> **TO-DO ITEM A**
Quote the passage on China's e-commerce market from "The amazing scale" to "huge e-commerce market?".

China's e-commerce market is simply too huge to be ignored. Just consider that Nov. 11, called "Cyber Monday" or "Singles' Day" in China, millions of users took advantage of online shopping promotions tailored for single people. According to e-commerce giant Alibaba, by 11p.m., sales volume had surpassed more than $5.4 billion. To put this in perspective, the amount of online sales handled in one day in the second largest economy was equivalent to roughly 80% of the whole market capitalization of Groupon.
The amazing scale and growth rate of this market suggests plenty of investment opportunities. Vipshop Holdings (NYSE:VIPS), which offers branded products to consumers in China through flash sales on its websites, is up 130% in the past six months. Likewise, E-Commerce China Dangdang (NYSE:DANG), which offers the largest online book selection, saw its share price rise an outstanding 94%. However, LightInTheBox (NYSE:LITB), which focuses on selling lifestyle products in more than 15 languages, is down 30% since early June. What should retail investors pay attention to when studying investment opportunities in China's huge e-commerce market?
A genuine growth story
Vipshop operates one of the largest flash sale e-commerce sites in China, with roughly 3.5 million active customers. Since its $6.50 IPO last year, the company has experienced double-digit revenue growth and massive share price appreciation. The company's market cap now surpasses $5 billion.
Although the company's current price-to-earnings ratio is quite high, Vipshop could represent a genuine growth story. First, its flash sales concept is quite popular in China, which should generate retail sales of $3.8 trillion this year, according to Frost & Sullivan. Second, the company has managed to establish solid relationships with well-known brands that rely on Vipshop to sell excess inventory at discount prices. More importantly, the company has reached a point where scale advantages are increasingly favorable; its increasing ability to sell inventory quickly is set to attract more business partners.

> **SUPPLIED MATERIAL**
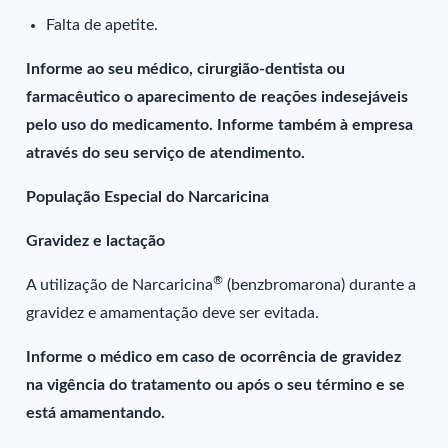
Falta de apetite.
Informe ao seu médico, cirurgião-dentista ou
farmacêutico o aparecimento de reações indesejáveis
pelo uso do medicamento. Informe também à empresa
através do seu serviço de atendimento.
População Especial do Narcaricina
Gravidez e lactação
®
A utilização de Narcaricina
(benzbromarona) durante a
gravidez e amamentação deve ser evitada.
Informe o médico em caso de ocorrência de gravidez
na vigência do tratamento ou após o seu término e se
está amamentando.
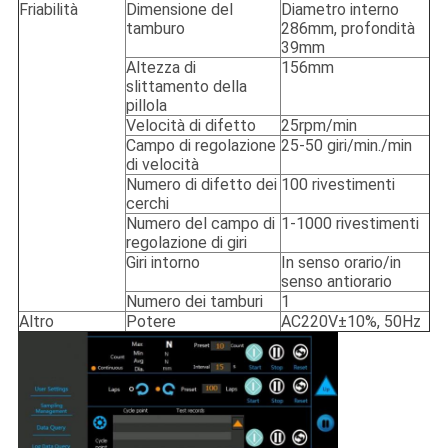
Friabilità
Dimensione del
Diametro interno
tamburo
286mm, profondità
39mm
Altezza di
156mm
slittamento della
pillola
Velocità di difetto
25rpm/min
Campo di regolazione
25-50 giri/min./min
di velocità
Numero di difetto dei
100 rivestimenti
cerchi
Numero del campo di
1-1000 rivestimenti
regolazione di giri
Giri intorno
In senso orario/in
senso antiorario
Numero dei tamburi
1
Altro
Potere
AC220V±10%, 50Hz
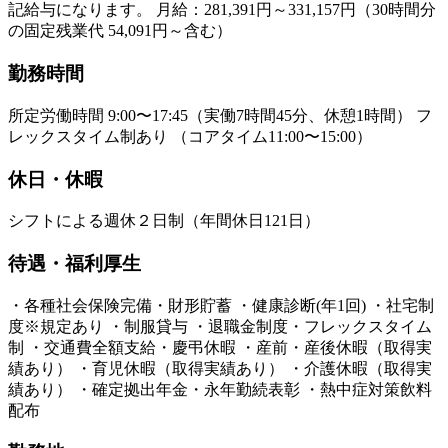
記給与になります。 月給：281,391円～331,157円（30時間分
の固定残業代 54,091円～含む）
勤務時間
所定労働時間 9:00〜17:45（実働7時間45分、休憩1時間） フ
レックスタイム制あり （コアタイム11:00〜15:00）
休日・休暇
シフトによる週休２日制（年間休日121日）
待遇・福利厚生
・各種社会保険完備・財形貯蓄 ・健康診断(年1回) ・社宅制
度※規定あり ・制服貸与 ・退職金制度・フレックスタイム
制 ・交通費全額支給・慶弔休暇 ・産前・産後休暇（取得実
績あり） ・育児休暇（取得実績あり） ・介護休暇（取得実
績あり） ・確定拠出年金・永年勤続表彰 ・熱中症対策飲料
配布​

> **TO-DO ITEM B**
Show every line of the rows above that contains the word "rivestimenti".

> **YOUR SOLUTION A**
The amazing scale and growth rate of this market suggests plenty of investment opportunities. Vipshop Holdings (NYSE:VIPS), which offers branded products to consumers in China through flash sales on its websites, is up 130% in the past six months. Likewise, E-Commerce China Dangdang (NYSE:DANG), which offers the largest online book selection, saw its share price rise an outstanding 94%. However, LightInTheBox (NYSE:LITB), which focuses on selling lifestyle products in more than 15 languages, is down 30% since early June. What should retail investors pay attention to when studying investment opportunities in China's huge e-commerce market?

> **YOUR SOLUTION B**
100 rivestimenti
1-1000 rivestimenti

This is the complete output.